While home sales have dropped by over 20 percent and year-over-year prices declines are being recorded for the first time in over 10 years, the downswing of the market is affecting people lives forever and not just buyers and sellers.
The article, “From whirlwind to tailspin” written November 19, 2006 by Emmet Pierce and published in The San Diego Union-Tribune, explains how many San Diego real estate agents have experienced the rags-to riches-to rags story.
“After two whirlwind years of million-dollar sales, professional accolades and hefty paydays, real estate agent John Leverson never expected to find himself selling power wheelchairs and scooters to make ends meet.”
Leverson’s story is like many real estate agents’ in California and San Diego. Low interest rates and escalating home prices made quick fortunes for those who studied for a couple of months. From 18-year-olds to 60-year-olds, everyone in the industry was making money.
People knew property prices were getting out of hand but who was going to do anything about it; not them. Besides, with the type of lifestyle many of them began living, when the party ends, it ends, right?
“It went gangbusters for the first two years,” Leverson said. “Of all the new agents, I had the highest sales.”
Leverson is referring to a time (about two or three years ago) when an agent would receive a new listing, put it on the active market and basically come back from lunch to about 10 plus e-mails and voice mails all expressing serious intent to buy the property.
“‘I loved it,’ he said. ‘I loved the whole real estate thing. It is basically your own business. You plan your own time. Everything about it I absolutely loved.’”
It did end, though. Buyers finally began realizing that as long as they continued to swallow properties at the outrageous prices, agents would keep rising them until you basically had to sell and give up everything just to own a one-bedroom condo. Although many buyers with insufficient funds continued to do this, the half-decade party waned and finally ended.

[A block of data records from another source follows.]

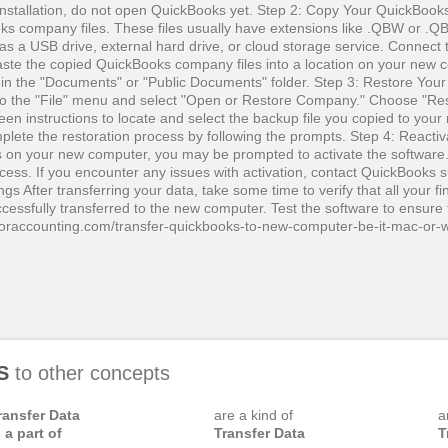
 installation, do not open QuickBooks yet. Step 2: Copy Your QuickBook
ks company files. These files usually have extensions like .QBW or .Q
 as a USB drive, external hard drive, or cloud storage service. Connect 
ste the copied QuickBooks company files into a location on your new 
ally in the "Documents" or "Public Documents" folder. Step 3: Restore Y
o the "File" menu and select "Open or Restore Company." Choose "Re
reen instructions to locate and select the backup file you copied to you
mplete the restoration process by following the prompts. Step 4: Reactiv
n your new computer, you may be prompted to activate the software.
ocess. If you encounter any issues with activation, contact QuickBooks s
gs After transferring your data, take some time to verify that all your fi
essfully transferred to the new computer. Test the software to ensure 
kforaccounting.com/transfer-quickbooks-to-new-computer-be-it-mac-or-
S
to other concepts
ransfer Data
are a kind of
a
s a part of
Transfer Data
T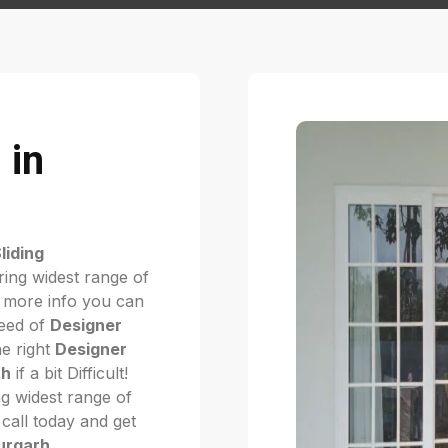
 in
liding
ring widest range of
 more info you can
need of
Designer
he right
Designer
rh
if a bit Difficult!
g widest range of
. call today and get
durgarh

“Leverson's love affair with real estate began to sour in the fall of 2005, when San Diego County's housing market reached its peak. After a five-year run that saw the value of many homes double, sales began to slow. Prices flattened and then began to slowly decline as the region's inventory of unsold homes swelled.”
Real estate agents throughout the city, region and country have now been forced to find alternative ways to make the cash flow that is somewhat comparable to what they were useful. For many of them, like Leverson, this has not worked out so well.
“Leverson soon found himself struggling to pay the costs of advertising, insurance, multiple listing services, lock box fees, membership dues and gasoline. About three months ago, he called it quits, taking a full-time job at The Scooter Store in Clairemont. Although he still has one listing, he says he no longer can afford to chase the dream of a career in real estate.”
There are still an abundance of agents still chasing the dream and perhaps it will continue when the market eventually picks up again. But for the rest of the Leversons that cannot wait that long, they will always remember the “boom.”